Using Omeka in multi-byte language (Japanese) · Legacy Forums

homma November 30, 2011

Hello, thank you very much for great software.
I'm completely new to Omeka and trying to use it in Japanese.

Install was successfully done, but there seems to be some problems in handling multi-byte (Japanese) characters.

1. Can not input or register multi-byte texts via admin interface (alphabets are OK).
(When I directly input texts using Phpmyadmin, Omeka displays the text correctly)

2. Can not search multi-byte texts.
Both "Simple search" and "Advanced search" do not work (returns 0 result)
Search with alphabetical keywords seems to be working completely.

Is there any way to solve this?

John Flatness November 30, 2011

Omeka stores and displays all its data in UTF-8, which should be able to handle Japanese characters just fine.

When you say you can't input Japanese characters, what actually happens? Does Omeka just ignore those characters?

Can you post a short example of the kind of text that's not working for you?

homma December 1, 2011

Thank you for your reply. Fore reference, here's our test installation of Omeka.

http://findingaids.art-c.keio.ac.jp/fa/

I imported some data by CSV import plugin, and all the texts are stored and displayed correctly.

After checking PHP configuration (mbstring / iconv parameters), input problem is solved!
But search problem can not be solved by this...

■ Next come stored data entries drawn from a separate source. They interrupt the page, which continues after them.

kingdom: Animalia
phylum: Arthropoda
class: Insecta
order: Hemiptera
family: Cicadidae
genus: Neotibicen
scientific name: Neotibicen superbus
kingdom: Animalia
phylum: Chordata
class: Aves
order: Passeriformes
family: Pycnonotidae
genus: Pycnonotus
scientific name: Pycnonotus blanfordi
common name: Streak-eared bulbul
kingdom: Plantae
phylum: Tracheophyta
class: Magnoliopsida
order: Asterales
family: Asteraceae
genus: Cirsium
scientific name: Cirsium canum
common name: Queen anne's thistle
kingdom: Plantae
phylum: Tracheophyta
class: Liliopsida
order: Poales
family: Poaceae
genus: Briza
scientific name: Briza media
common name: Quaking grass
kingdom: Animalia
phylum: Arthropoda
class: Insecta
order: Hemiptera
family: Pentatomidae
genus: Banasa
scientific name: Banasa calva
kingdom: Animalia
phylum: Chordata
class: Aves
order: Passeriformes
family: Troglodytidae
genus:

For example, there's a record which has a title "世界ノンフィクション全集　24".
http://findingaids.art-c.keio.ac.jp/fa/items/show/3

In Simple search (both in Public Site and Admin interface), keywords like "世界ノンフィクション全集" or "ノンフィクション" return no hits.
Only full word "世界ノンフィクション全集　24" return hits.

In Advanced search, I tried "Narrow by Specific Fields" form and specify DC field to "title".
In this case, any keyword like "世界", "ノンフィクション" or "世界ノンフィクション" returns hits.

John Flatness December 1, 2011

The "simple" full-text search is based on MySQL's full-text search. This means it only searches for whole words, not parts of a word.

The unfortunate part that's causing your problem here is that your record's title "世界ノンフィクション全集　24" only uses a CJK-style ideographic space to separate the Japanese characters and the "24." MySQL doesn't see the ideographic space as a word break, so it sees the whole title as one long word. You'll have to use the smaller ASCII space to get the title to be understood as two different "words."

With the slightly-modified title ""世界ノンフィクション全集 24" (note the smaller space) you should be able to do a search for ""世界ノンフィクション全集" and get the correct result.

Alternatively, as you've seen, the narrow by specific fields "contains" search doesn't have the same restrictions. It doesn't try to detect word boundaries, it just naively matches your search input against the items.

homma December 2, 2011

Hello, thank you very much for your answer.

I now understand the character of MySQL full-text search.
Perhaps I have to find a way to store tokenized Japanese texts (in addition to normal data) in MySQL. Unfortunately I don't have any knowledge on MySQL or PHP, but I will try to someone who can think about this. If I find a good solution, I will report here (I guess it will take much time...)

But for now, is it possible to do "simple" full-text search in the same way as advanced search, by just matching search inputs against the items?
(I guess this method would not be recommended because it takes too much time searching, but I think it's worth trying because we don't have so many records.)